■ Exercise brief ■
Quote exactly the lines from the one with "vfov_deg: 40.7" to the end of the data, both included; omit the pictures.

Input data: Begin

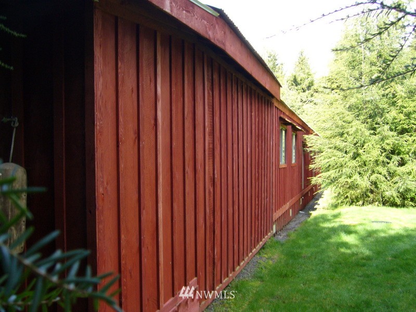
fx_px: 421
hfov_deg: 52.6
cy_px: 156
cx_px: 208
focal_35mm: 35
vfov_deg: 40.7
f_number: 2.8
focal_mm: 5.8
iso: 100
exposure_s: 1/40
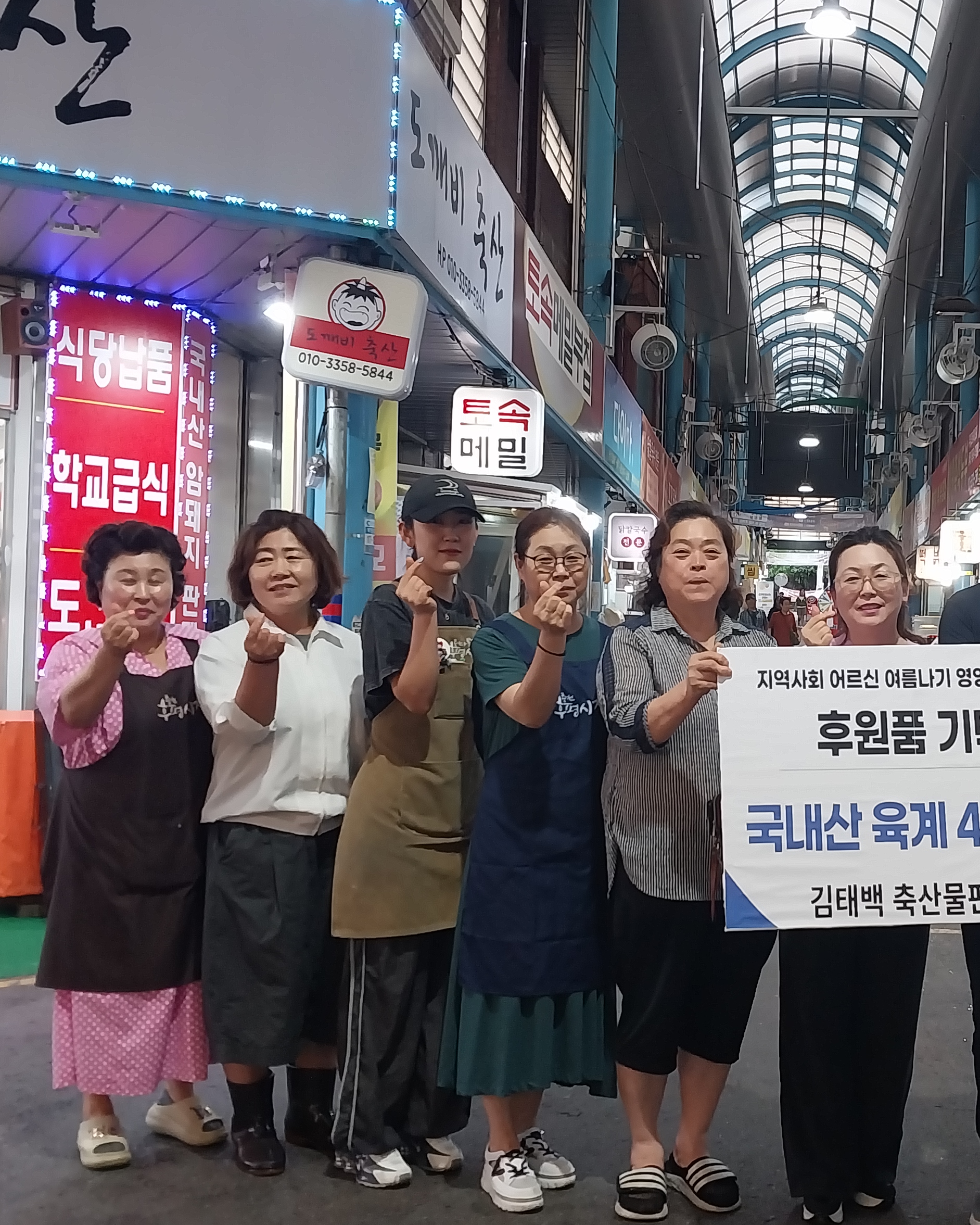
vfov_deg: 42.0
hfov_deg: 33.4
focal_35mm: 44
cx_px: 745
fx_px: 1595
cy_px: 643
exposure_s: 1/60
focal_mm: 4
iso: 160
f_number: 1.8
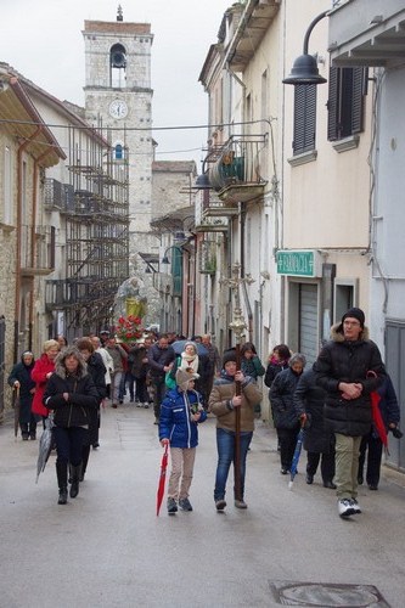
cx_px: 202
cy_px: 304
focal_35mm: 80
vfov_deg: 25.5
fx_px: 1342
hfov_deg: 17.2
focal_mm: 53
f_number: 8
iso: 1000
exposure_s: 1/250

Input data: End

■ Reply ■
vfov_deg: 40.7
f_number: 2.8
focal_mm: 5.8
iso: 100
exposure_s: 1/40
vfov_deg: 42.0
hfov_deg: 33.4
focal_35mm: 44
cx_px: 745
fx_px: 1595
cy_px: 643
exposure_s: 1/60
focal_mm: 4
iso: 160
f_number: 1.8
cx_px: 202
cy_px: 304
focal_35mm: 80
vfov_deg: 25.5
fx_px: 1342
hfov_deg: 17.2
focal_mm: 53
f_number: 8
iso: 1000
exposure_s: 1/250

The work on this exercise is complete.